By Golnaz Esfandiari, RFE/RL
Opponents of Iranian President Mahmud Ahmadinejad are reportedly considering action to stop a large gathering the government plans to hold on April 15.
Iranian President Mahmud Ahmadinejad (left) with his adviser and possible successor, Esfandiari Rahim Mashaei
Ahmadinejad’s critics -- who accuse him of attempting a power grab akin to what Russian President Vladimir Putin did when he stepped down to become prime minister for one term before retaking the presidency -- believe the meeting will be used by the Iranian president and his close circle to influence the June 14 presidential vote.
The dispute is just the latest episode in an ongoing power struggle between Ahmadinejad and hard-liners aligned with Supreme Leader Ayatollah Ali Khamenei, whom he has repeatedly challenged.
The Iranian president’s second term ends in four months and the country’s constitution prevents him from running for a third term.
Some critics have referred to the gathering at Tehran’s Azadi Stadium, which has a capacity of 100,000, as an election meeting.

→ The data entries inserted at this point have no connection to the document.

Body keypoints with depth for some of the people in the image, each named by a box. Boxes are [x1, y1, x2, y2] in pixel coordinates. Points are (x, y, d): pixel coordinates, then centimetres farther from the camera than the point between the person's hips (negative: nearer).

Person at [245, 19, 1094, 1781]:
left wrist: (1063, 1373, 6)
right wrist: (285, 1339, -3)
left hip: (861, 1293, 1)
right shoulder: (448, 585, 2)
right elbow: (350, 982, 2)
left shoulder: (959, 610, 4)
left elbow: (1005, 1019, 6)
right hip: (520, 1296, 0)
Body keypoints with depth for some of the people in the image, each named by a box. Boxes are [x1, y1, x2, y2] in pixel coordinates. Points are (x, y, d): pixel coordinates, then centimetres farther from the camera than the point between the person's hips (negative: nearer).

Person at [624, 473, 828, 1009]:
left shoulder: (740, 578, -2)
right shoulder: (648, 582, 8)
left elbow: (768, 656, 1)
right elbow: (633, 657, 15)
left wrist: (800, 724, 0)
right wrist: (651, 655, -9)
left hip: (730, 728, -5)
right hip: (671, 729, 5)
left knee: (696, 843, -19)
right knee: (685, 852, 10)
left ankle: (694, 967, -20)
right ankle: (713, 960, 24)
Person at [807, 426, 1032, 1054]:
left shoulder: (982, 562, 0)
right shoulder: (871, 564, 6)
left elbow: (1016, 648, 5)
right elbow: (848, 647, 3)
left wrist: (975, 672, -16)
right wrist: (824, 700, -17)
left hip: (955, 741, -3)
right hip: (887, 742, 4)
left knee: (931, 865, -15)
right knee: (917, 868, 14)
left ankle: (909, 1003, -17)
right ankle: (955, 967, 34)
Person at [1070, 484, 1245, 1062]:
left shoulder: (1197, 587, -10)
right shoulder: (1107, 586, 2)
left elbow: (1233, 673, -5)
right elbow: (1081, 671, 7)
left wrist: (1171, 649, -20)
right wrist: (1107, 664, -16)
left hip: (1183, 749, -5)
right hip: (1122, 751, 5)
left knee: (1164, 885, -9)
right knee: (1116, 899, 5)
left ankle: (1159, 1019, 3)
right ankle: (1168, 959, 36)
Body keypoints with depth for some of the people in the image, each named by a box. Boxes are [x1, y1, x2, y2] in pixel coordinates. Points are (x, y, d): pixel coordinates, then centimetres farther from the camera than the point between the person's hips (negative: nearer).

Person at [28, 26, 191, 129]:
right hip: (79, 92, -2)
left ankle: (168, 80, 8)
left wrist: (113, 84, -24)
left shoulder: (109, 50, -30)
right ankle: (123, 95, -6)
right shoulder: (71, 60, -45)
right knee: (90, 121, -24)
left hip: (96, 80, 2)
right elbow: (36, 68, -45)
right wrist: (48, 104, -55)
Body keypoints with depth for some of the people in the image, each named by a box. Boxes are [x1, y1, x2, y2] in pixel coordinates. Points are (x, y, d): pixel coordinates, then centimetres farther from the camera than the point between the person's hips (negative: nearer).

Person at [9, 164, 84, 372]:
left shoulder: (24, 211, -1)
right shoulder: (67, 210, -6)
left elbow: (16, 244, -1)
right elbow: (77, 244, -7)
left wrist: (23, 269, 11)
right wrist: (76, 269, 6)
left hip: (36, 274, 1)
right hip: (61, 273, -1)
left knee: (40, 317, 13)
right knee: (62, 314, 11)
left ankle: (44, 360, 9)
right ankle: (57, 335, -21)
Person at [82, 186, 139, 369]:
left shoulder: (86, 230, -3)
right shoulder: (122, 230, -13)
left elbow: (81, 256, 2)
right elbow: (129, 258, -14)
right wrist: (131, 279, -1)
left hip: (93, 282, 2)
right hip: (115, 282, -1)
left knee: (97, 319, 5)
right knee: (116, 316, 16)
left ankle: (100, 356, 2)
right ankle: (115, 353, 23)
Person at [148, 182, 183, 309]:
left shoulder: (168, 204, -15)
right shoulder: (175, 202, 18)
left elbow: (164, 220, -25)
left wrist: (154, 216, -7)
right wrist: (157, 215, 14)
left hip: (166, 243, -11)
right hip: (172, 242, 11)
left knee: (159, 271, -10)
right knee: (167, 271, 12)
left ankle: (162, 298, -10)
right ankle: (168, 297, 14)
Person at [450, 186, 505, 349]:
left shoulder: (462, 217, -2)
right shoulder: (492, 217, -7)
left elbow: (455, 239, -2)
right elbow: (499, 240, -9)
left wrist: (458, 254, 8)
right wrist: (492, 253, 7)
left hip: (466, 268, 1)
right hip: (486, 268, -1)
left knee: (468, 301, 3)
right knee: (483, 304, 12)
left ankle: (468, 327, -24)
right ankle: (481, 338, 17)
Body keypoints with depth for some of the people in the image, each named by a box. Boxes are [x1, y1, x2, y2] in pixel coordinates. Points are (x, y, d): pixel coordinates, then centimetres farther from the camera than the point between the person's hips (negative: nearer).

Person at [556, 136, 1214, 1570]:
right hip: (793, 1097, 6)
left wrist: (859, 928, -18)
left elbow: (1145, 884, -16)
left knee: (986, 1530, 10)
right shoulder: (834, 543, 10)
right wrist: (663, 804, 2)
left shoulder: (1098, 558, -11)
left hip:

They say Ahmadinejad will use the occasion to unofficially announce the man he has groomed to succeed him, believed to be close aide Esfandiari Rahim Mashaei.
A presidential deputy was quoted last week as saying that the gathering is simply aimed at thanking the committee that facilitates travel inside Iran, an event that has been held before in other cities.
Ahmadinejad’s opponents are not convinced, however, and some appear to be moving to either cancel or control the event.
Earlier this week, the judiciary’s parliamentary adviser, Hojatoleslam Mohammad Banayi, said the judiciary is looking into the gathering.
He said if any election-related behavior takes place, the judiciary’s “prevention body” will take action.
The “Arman” daily reported on April 8 that senior lawmaker Mohammad Reza Pourebrahimi has asked Iran’s Supreme National Security Council to cancel the gathering. The daily added that the parliament’s National Security Committee is planning to look into the reasons behind the gathering and its possible dimensions. That, “Arman” reports, could result in its cancellation.
But the daily also asks whether it’s not too late for such a move, writing: “Will the government allow such an important and vital meeting, on which it has certainly spent a lot of money, to be so easily canceled?”